Laut Söder, der sich in seinem Statement betont staatsmännisch gab, sei seine mögliche Kandidatur lediglich ein Angebot gewesen. Dadurch, dass er seine Bereitschaft zur Kandidatur zugleich erneut bekräftigte, aber die endgültige Entscheidung der CDU überließ, schuf Söder nicht nur einen für alle Beteiligten gesichtswahrenden Ausweg aus der verfahrenen Situation. Er bereitete damit auch elegant seine Niederlage im Machtpoker vor. Denn in der CDU-Führung ging man am Nachmittag davon aus, dass sich am Abend der Bundesvorstand wie schon vor einer Woche erneut für Laschet ausspricht, vor allem dann, wenn dieser womöglich gar die Vertrauensfrage stellt.

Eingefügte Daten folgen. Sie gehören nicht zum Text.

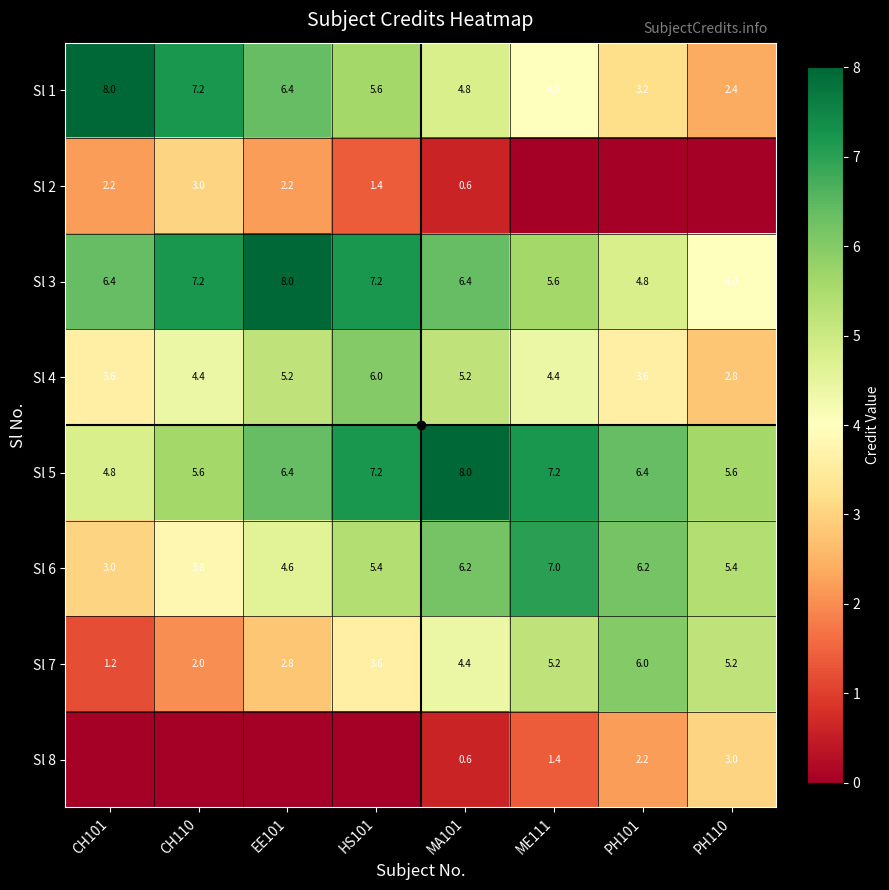

The value of Sl 5 at CH110 is 5.6. True or false?

True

Söder sagte, er werde die Entscheidung des CDU-Bundesvorstands respektieren, wie auch immer diese ausfallen werde. Dies gelte sowohl im Falle einer Entscheidung für Laschet als auch für ihn selbst. Wichtig für den Wahlkampf sei es, dass CDU und CSU als Team auftreten würden.

Damit scheint sich Söder dem CDU-Bundesvorstand unterzuordnen. Sollte es am Ende tatsächlich soweit kommen, dürfte er trotz der tagelangen Diskussionen vor allem bei seinen Anhängern gar als Sieger hervorgehen.

Seit nunmehr mehr als einer Woche gibt es in der Union einen erbitterten Streit um die Kanzlerkandidatur. Weder Laschet noch Söder zeigten sich bisher bereit, ihre Pläne für eine Kandidatur zugunsten des anderen zurückzustellen.